Article →
━━━━━━━━━━━━━━━━
Colin in Black and White. Colin Kaepernick was raised as the adopted biracial son of white parents -- a corporate executive and a nurse – in a California suburb. This six-part Netflix series directed by Ava DuVernay focuses on Kaepernick’s teen years to show how class privilege did not prevent him from being subject to racial discrimination, especially as he tried to realize his dream of becoming a major college quarterback as a step toward a career in pro football.
Hive. This feature film is based on the actual experience of women whose husbands were disappeared during the war in Kosovo. Fifty widows came together, over fierce patriarchal opposition in their community, to support themselves by forming a cooperative food business.
Bone Cage. In this brilliantly acted feature film, the last forest in a Nova Scotia logging community is being clearcut, and young people are out of options.
On This Side of the World (A este lado del mundo). The main character in this feature film, an engineer in Spain, is sent by his company to the city of Melilla, a Spanish enclave on the coast of North Africa. His assignment is to help strengthen giant walls designed to keep immigrants from entering Spanish territory and thus gaining access to Europe. In a matter of days, he is forced to confront the realities of migration that have never been his concern.
Daughter of a Lost Bird. A documentary follows a young woman and her mother, both of Lummi heritage and both of whom were taken from their tribe and adopted by white families, as they explore reconnecting with their roots.
Orchestrating Change. A world-class conductor whose career was derailed by mental illness decided to start an orchestra made up of others with similar conditions. They now perform at concert halls, prisons, and youth facilities and are helping to start similar orchestras in multiple cities.
How They Got Over. Black gospel groups in the 1930s and 1940s overcame racism to pave the way for rock and roll and rhythm and blues.
Georgia Blue by Jason Isbell. Isbell and other well known singers put together this album of covers of songs first recorded by Georgia musicians and are donating the proceeds to three nonprofit organizations: Black Voters Matter, Fair Fight, and Georgia STAND-UP.
━━━━━━━━━━━━━━━━
Material →
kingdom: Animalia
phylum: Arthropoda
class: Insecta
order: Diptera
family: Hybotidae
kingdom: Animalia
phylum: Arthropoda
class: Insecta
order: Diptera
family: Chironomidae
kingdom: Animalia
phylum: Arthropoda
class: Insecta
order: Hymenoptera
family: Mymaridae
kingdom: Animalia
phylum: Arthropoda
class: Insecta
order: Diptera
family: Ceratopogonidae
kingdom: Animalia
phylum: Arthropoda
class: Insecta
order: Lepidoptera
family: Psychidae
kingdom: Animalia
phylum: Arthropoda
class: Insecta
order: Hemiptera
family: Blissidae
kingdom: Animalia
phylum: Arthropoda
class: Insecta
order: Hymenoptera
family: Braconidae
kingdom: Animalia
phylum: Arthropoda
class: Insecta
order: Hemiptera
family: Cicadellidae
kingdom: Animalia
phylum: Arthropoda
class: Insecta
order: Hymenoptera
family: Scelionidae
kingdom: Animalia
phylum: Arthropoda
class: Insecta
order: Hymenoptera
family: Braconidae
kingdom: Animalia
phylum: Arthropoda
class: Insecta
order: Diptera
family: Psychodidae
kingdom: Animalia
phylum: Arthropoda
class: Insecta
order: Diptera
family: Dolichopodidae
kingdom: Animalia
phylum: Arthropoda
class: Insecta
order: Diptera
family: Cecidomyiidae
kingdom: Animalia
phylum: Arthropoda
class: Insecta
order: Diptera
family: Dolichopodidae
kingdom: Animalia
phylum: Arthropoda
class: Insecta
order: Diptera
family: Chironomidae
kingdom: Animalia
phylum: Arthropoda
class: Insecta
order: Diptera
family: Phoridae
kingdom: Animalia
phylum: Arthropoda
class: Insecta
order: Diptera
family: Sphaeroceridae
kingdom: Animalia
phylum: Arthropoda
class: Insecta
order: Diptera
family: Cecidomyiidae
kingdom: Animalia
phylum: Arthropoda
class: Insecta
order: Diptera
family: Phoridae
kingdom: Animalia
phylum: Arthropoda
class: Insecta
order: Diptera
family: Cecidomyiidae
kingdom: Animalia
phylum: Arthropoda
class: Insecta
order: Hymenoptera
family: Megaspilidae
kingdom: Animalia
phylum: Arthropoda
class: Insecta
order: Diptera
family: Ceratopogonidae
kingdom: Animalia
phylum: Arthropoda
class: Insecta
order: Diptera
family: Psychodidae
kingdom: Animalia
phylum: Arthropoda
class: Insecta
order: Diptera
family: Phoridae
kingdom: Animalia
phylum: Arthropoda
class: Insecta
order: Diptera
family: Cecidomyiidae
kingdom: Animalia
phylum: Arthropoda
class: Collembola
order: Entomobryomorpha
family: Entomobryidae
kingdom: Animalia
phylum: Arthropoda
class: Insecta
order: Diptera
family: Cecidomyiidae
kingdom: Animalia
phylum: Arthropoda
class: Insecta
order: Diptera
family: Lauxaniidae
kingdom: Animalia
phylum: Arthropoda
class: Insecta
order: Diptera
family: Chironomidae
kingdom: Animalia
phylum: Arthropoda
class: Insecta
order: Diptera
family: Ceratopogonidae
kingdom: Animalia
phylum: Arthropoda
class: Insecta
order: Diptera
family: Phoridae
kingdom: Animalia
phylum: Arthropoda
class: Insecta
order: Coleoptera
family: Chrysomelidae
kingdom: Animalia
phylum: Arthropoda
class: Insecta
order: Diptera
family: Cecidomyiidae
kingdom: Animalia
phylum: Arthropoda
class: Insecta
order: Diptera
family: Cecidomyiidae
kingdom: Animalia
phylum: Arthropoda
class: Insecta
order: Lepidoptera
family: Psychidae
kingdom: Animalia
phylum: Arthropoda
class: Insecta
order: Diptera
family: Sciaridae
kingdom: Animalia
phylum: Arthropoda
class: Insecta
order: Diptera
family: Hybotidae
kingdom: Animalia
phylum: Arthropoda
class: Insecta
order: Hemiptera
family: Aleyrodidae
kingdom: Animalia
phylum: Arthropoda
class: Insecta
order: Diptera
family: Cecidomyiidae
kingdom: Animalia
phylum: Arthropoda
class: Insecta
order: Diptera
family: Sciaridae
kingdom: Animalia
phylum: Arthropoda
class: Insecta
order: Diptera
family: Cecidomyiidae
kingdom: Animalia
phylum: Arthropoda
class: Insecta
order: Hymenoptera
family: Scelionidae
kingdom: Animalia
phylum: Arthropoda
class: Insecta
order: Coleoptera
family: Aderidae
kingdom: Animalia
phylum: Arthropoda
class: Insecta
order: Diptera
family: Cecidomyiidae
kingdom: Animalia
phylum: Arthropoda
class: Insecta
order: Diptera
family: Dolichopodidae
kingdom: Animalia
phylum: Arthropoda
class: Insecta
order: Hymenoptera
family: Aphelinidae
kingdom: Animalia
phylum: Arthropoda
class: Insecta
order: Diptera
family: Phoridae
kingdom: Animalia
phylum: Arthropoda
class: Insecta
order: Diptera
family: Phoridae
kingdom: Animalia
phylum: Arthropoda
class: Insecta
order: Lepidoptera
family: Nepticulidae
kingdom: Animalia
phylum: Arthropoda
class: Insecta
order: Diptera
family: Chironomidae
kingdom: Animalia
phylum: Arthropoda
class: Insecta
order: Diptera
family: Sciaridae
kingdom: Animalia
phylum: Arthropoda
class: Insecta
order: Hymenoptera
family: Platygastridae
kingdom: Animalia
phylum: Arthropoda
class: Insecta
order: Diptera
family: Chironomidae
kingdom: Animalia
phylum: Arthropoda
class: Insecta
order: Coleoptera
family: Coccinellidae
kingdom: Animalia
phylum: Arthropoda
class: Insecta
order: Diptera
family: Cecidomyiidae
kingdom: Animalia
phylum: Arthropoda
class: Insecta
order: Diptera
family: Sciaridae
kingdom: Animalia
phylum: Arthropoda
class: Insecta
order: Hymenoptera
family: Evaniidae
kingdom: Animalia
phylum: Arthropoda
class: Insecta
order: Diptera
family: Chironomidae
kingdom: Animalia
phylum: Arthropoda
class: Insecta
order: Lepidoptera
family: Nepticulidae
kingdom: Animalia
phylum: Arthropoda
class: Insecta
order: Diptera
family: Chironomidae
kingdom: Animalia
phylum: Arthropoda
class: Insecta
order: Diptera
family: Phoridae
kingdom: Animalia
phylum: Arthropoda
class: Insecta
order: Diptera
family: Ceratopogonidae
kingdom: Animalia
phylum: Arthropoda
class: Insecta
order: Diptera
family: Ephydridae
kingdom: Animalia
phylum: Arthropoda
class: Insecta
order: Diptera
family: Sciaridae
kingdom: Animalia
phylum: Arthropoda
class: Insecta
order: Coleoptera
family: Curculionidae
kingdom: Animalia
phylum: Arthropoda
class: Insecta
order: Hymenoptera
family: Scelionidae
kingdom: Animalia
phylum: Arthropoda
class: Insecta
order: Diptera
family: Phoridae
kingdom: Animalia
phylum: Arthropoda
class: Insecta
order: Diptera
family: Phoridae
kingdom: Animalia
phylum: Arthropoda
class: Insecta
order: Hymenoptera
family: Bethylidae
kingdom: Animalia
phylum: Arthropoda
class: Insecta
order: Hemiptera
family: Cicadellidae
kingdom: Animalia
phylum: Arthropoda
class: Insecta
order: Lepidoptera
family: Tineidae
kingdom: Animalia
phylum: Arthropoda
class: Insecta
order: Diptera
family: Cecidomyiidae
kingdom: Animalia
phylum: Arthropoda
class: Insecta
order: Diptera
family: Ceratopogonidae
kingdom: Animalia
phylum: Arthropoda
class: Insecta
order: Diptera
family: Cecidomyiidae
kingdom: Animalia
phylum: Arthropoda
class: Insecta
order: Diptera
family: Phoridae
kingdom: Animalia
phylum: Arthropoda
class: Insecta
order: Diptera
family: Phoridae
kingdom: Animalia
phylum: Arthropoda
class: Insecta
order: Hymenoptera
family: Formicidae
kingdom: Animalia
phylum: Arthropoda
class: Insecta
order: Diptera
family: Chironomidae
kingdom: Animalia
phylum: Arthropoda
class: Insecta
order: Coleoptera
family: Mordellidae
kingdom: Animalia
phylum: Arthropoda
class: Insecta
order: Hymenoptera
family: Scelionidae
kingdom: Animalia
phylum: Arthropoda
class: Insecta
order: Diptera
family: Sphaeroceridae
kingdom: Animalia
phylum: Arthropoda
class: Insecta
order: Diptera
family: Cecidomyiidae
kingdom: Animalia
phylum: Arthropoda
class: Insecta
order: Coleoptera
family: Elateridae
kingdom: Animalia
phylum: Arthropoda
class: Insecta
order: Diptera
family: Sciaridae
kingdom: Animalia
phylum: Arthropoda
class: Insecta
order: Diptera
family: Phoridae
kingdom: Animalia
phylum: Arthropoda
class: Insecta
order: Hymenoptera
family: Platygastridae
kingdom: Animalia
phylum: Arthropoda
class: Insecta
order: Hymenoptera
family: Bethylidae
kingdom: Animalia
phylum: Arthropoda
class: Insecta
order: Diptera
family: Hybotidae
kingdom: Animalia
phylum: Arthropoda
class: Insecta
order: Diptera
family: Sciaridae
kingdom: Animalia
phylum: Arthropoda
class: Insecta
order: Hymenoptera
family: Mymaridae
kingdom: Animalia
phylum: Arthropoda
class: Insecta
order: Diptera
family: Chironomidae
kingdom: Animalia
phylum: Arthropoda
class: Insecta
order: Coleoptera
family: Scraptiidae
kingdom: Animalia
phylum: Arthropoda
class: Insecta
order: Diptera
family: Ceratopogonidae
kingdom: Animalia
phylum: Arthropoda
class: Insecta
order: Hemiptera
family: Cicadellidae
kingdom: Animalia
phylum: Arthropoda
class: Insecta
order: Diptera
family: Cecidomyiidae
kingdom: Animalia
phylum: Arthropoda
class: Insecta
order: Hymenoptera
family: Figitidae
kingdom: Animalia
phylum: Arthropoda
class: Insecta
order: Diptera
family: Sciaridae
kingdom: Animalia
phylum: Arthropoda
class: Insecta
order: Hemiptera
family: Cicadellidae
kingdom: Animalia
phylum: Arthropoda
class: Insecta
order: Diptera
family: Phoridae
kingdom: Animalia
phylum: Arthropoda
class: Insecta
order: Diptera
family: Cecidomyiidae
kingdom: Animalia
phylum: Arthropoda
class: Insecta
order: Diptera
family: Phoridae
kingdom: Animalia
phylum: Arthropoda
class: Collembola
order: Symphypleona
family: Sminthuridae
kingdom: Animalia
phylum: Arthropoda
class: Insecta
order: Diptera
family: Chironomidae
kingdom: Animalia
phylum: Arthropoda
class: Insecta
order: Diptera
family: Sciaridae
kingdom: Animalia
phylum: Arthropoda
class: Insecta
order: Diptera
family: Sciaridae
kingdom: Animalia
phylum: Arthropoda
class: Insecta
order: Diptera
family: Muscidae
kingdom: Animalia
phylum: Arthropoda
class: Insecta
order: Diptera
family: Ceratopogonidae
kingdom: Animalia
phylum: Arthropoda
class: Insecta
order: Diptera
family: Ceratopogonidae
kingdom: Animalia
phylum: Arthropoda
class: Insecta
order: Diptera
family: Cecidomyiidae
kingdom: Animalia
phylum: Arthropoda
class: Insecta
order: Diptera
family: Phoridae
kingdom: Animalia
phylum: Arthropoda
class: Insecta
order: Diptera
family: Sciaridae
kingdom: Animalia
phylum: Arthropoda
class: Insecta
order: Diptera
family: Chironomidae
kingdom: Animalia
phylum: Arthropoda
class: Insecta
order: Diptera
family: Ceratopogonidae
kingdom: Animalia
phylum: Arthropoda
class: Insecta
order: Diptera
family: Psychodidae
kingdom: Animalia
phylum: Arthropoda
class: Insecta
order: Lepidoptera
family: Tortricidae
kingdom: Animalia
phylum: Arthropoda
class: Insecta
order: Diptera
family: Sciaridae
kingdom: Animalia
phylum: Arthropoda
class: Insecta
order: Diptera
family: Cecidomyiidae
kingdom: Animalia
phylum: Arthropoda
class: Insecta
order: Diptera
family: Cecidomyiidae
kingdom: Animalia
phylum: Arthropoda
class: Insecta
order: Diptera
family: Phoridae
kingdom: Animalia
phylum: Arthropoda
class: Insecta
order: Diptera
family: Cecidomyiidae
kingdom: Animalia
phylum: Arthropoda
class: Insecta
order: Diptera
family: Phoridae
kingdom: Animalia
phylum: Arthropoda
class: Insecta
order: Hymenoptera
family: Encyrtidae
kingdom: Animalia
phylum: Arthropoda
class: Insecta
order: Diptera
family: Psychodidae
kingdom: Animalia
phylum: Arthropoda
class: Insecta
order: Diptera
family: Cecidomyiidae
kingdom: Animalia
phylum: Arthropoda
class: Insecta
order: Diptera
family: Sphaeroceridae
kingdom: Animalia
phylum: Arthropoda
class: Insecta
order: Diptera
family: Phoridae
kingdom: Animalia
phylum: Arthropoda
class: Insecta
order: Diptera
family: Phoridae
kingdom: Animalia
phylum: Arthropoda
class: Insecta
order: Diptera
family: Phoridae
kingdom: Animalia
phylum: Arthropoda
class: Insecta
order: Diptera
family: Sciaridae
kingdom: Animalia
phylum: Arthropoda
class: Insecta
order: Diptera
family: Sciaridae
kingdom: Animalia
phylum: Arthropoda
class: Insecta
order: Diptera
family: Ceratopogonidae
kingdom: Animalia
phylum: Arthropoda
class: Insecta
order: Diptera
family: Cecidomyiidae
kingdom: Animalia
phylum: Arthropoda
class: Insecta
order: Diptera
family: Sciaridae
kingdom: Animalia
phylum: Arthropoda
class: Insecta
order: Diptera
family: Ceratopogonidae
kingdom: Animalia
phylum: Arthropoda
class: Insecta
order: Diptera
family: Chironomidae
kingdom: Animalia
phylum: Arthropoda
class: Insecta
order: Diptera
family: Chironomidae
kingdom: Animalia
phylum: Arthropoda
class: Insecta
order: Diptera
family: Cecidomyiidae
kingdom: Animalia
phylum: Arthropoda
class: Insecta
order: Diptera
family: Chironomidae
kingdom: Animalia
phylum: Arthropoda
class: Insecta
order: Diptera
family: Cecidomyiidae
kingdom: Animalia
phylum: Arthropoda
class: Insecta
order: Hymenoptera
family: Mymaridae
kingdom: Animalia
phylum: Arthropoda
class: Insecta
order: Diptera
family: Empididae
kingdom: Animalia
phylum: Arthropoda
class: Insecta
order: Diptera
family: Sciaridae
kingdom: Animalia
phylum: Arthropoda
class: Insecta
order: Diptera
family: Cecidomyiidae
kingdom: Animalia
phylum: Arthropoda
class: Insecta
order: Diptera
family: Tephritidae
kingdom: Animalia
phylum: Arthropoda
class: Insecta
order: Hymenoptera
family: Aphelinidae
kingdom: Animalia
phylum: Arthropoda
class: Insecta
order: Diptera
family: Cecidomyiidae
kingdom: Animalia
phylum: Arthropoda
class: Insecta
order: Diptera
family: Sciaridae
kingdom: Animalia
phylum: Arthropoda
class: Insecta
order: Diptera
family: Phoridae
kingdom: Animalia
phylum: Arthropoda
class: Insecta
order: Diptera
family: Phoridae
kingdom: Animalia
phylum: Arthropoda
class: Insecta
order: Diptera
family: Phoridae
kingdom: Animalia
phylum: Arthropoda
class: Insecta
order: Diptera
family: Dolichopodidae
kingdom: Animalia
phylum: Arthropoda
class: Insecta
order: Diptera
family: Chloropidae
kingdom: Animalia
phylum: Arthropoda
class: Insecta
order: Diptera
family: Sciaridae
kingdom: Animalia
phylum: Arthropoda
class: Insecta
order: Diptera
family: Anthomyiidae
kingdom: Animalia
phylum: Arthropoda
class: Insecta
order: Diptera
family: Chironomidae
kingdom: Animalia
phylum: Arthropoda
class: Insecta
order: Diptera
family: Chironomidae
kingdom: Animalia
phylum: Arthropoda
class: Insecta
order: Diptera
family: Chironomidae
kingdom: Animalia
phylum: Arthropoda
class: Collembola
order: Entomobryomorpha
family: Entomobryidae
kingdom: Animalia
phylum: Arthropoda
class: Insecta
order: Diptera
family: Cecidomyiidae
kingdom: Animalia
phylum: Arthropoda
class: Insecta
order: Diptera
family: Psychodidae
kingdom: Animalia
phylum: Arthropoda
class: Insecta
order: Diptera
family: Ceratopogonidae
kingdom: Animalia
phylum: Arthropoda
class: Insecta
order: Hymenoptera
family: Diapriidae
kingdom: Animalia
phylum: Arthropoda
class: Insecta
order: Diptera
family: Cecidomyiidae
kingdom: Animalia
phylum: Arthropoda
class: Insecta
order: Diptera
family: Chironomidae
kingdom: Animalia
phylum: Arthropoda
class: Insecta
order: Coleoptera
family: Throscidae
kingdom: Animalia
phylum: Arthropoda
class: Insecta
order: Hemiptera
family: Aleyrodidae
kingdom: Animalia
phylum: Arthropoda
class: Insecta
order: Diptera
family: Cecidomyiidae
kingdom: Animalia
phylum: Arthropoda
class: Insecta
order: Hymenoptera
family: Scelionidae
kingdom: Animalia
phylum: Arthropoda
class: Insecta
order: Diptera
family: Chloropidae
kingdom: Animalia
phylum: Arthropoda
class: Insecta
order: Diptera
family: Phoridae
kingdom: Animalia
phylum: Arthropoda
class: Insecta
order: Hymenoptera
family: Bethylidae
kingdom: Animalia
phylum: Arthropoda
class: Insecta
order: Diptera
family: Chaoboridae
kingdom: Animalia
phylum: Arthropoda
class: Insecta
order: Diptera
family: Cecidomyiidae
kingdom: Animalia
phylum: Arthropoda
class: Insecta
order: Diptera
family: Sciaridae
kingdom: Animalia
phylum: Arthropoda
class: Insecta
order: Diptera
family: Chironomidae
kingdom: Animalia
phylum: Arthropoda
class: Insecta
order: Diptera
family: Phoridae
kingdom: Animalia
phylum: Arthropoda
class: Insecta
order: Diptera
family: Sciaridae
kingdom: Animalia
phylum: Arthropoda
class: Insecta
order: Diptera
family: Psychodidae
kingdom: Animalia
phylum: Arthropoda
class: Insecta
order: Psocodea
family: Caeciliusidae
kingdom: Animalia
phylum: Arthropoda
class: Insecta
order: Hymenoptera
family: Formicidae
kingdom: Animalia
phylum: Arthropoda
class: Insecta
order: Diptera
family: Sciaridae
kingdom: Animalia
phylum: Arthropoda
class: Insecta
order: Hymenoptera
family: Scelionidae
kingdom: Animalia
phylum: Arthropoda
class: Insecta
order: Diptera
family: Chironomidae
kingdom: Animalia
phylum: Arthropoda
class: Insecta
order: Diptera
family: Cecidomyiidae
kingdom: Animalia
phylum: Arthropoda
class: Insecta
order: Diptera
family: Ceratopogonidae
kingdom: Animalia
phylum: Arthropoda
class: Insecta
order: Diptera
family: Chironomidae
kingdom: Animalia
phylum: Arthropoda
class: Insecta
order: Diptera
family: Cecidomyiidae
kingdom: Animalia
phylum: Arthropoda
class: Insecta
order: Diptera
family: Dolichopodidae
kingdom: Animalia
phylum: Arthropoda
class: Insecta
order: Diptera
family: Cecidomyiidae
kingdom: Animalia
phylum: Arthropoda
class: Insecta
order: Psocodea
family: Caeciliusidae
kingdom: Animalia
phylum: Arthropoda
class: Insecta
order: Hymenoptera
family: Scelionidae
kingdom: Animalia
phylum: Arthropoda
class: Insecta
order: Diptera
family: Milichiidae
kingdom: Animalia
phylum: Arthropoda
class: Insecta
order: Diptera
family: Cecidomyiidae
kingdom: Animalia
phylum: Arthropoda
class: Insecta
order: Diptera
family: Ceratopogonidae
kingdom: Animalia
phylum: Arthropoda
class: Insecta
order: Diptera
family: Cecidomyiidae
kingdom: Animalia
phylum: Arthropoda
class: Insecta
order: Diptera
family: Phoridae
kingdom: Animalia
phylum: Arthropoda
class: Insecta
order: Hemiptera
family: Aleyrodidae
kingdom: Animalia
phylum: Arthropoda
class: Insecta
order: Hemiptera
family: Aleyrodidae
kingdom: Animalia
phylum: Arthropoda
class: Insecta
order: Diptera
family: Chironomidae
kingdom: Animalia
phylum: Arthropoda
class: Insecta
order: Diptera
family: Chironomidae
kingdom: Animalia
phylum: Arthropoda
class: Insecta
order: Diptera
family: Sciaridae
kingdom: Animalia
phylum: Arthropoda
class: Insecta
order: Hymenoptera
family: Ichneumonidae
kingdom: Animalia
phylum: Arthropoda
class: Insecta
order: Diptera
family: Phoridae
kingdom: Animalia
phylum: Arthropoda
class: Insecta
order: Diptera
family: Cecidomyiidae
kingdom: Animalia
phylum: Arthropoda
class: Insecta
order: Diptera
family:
━━━━━━━━━━━━━━━━
Task goal → Quote the list of films and recordings word for word, starting with "Orchestrating Change. A" and going on through "in multiple cities.".

Reply →
Orchestrating Change. A world-class conductor whose career was derailed by mental illness decided to start an orchestra made up of others with similar conditions. They now perform at concert halls, prisons, and youth facilities and are helping to start similar orchestras in multiple cities.